Spring-summer frontogenesis at the mouth of Block Island Sound: 2. Combining acoustic Doppler current profiler records with a general circulation model to investigate the impact of subtidal forcing

The use of a one-layer inverse model to improve the fidelity of a three-dimensional primitive equation model is explored in the region just south of Block Island Sound in the Middle Atlantic Bight. The inverse model, based on the theory of Bennett and McIntosh, produces a solution to the linear, shallow-water equations that minimizes model-data misfit and the resulting open boundary velocity variance. The Massachusetts Institute of Technology general circulation model is configured regionally and includes realistic tidal forcing, surface warming, and wind stress, as well as climatological buoyancy gradients between the estuary and the shelf. A 15 day record from two acoustic Doppler current profiler moorings, deployed in spring 2000 south of the entrance of Block Island Sound, allows assessment of the forward model and provides data to improve subtidal boundary conditions.

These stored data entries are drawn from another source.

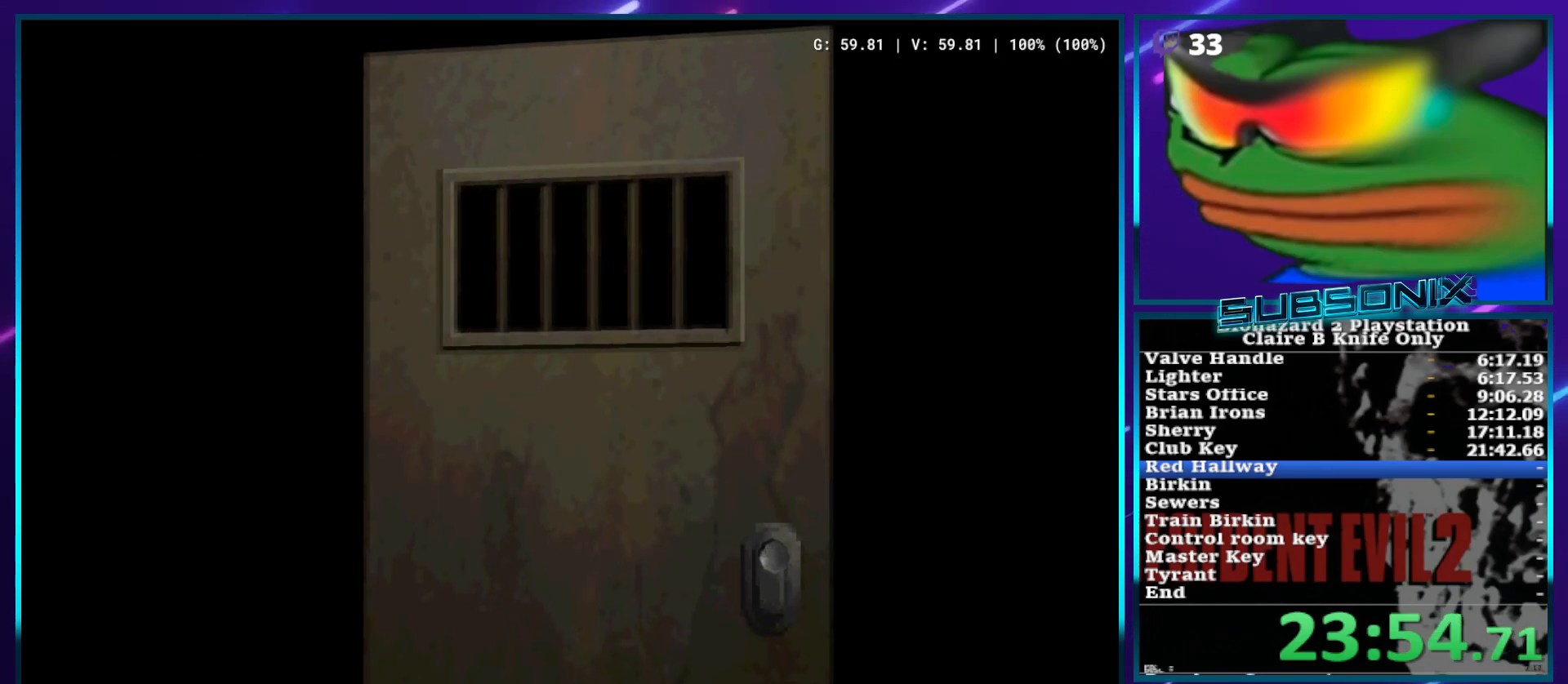
Gameplay with a controller (PlayStation layout); each line is a JSON object with the inputs held at the frame after it. "events" lists button and stick changes between this image and that frame as [ms after this image, input, new state], when the widget could be followed in between. Not read: DPAD_UP L3 R3.
{"buttons": ["SQUARE", "DPAD_RIGHT"], "left_stick": "center", "right_stick": "center", "events": []}
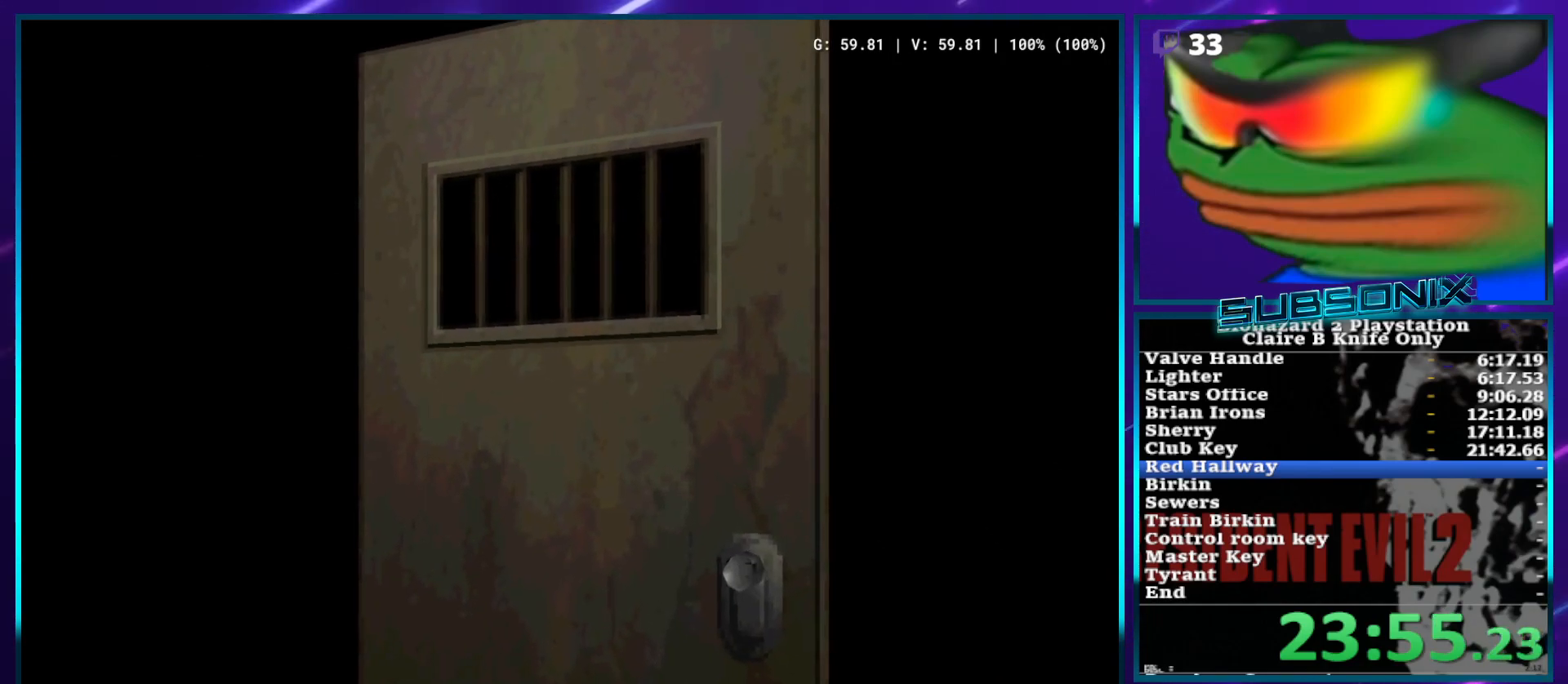
{"buttons": ["SQUARE", "DPAD_RIGHT"], "left_stick": "center", "right_stick": "center", "events": []}
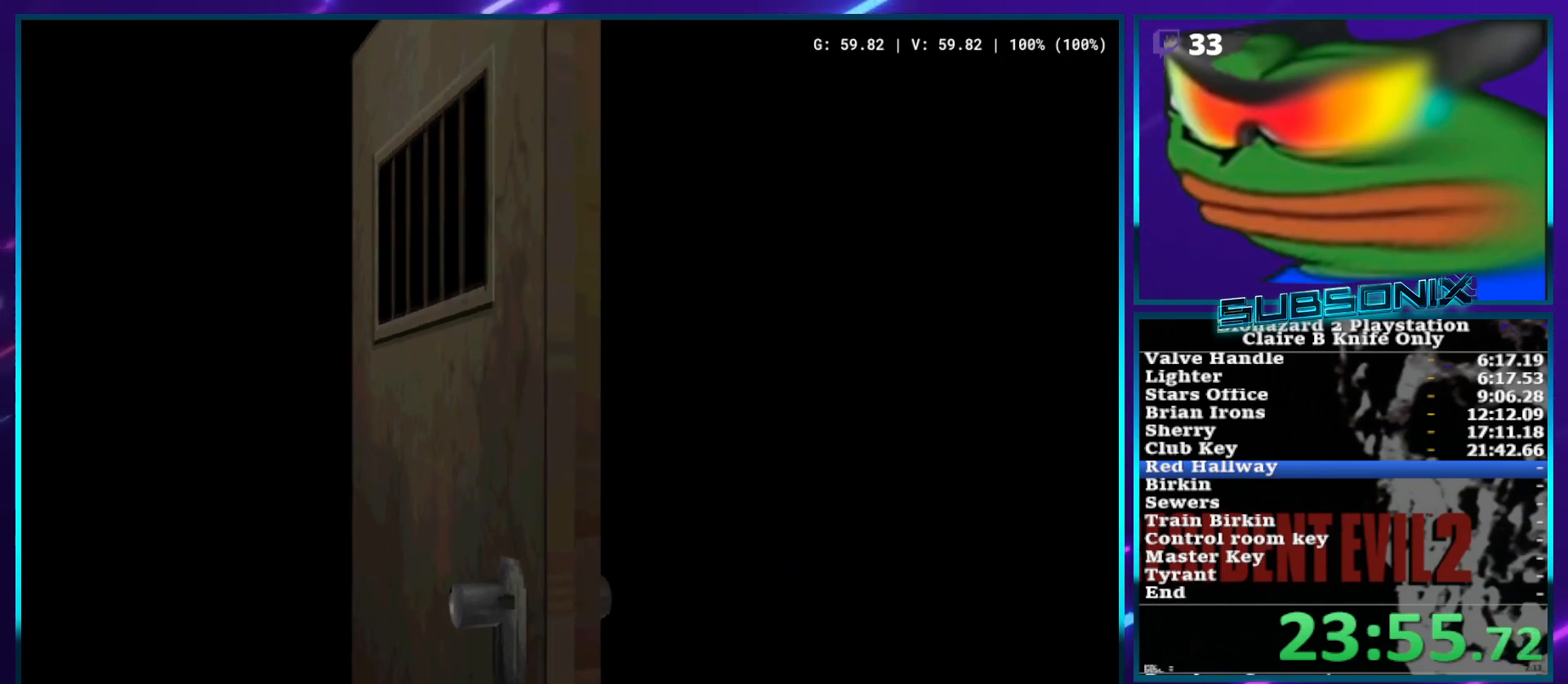
{"buttons": ["SQUARE", "DPAD_RIGHT"], "left_stick": "center", "right_stick": "center", "events": []}
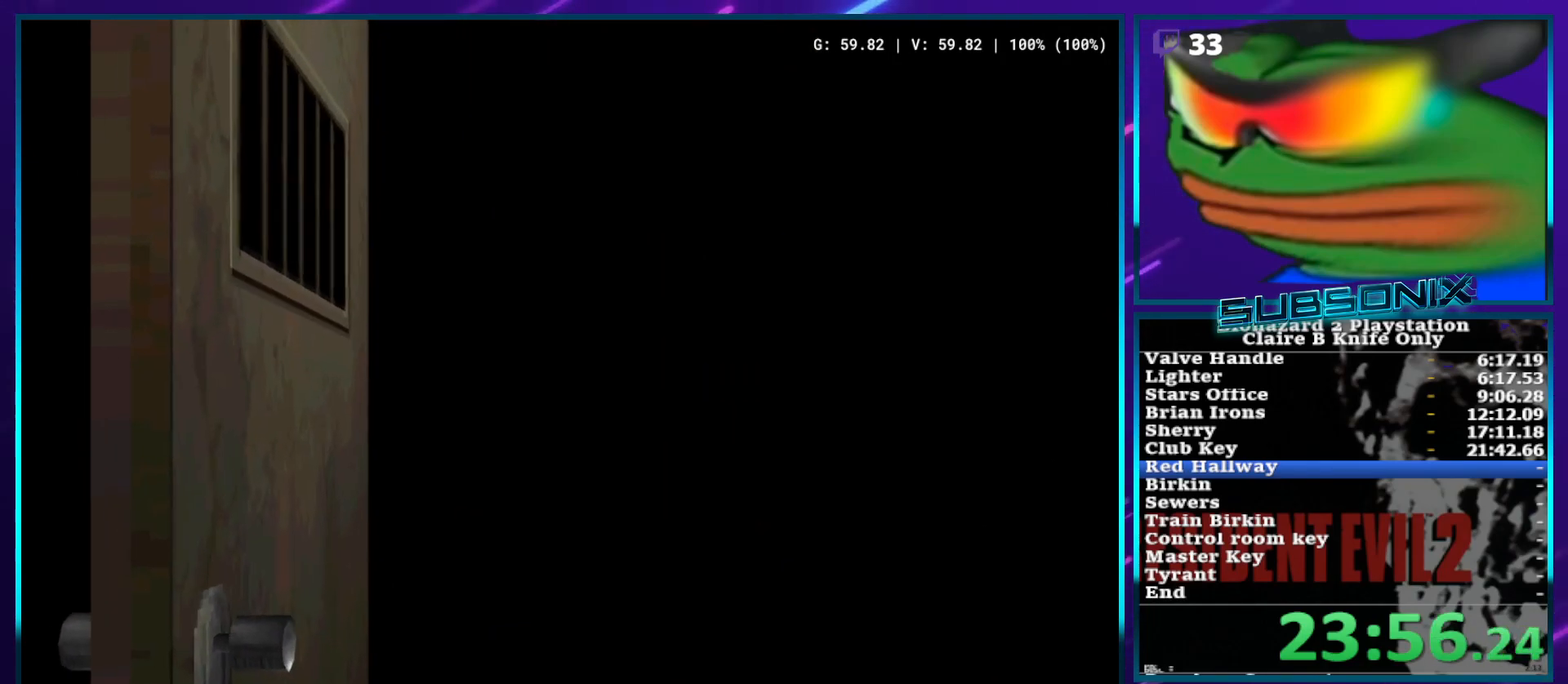
{"buttons": ["SQUARE", "DPAD_RIGHT"], "left_stick": "center", "right_stick": "center", "events": []}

Model-data misfit decreases notably for both the depth-averaged and vertically sheared flow, indicating that improvements to the depth-averaged circulation positively impact the three-dimensional circulation in this shallow shelf environment. The role of wind stress in modulating the position of the buoyant plume that characterizes the regional hydrography is also examined. A distinctly three-dimensional circulation is observed, with a growing offshore plume at the mouth of the sound during northward stress followed by rapid alongshelf advection during periods of southwestward or weak winds. Although, on the timescales considered here, wind stress forcing dominates the buoyancy-driven motion, it is overwhelmed by the tidally driven rectified flow just south of Montauk Point, which provides the inshore boundary of the front even in downwelling favorable conditions.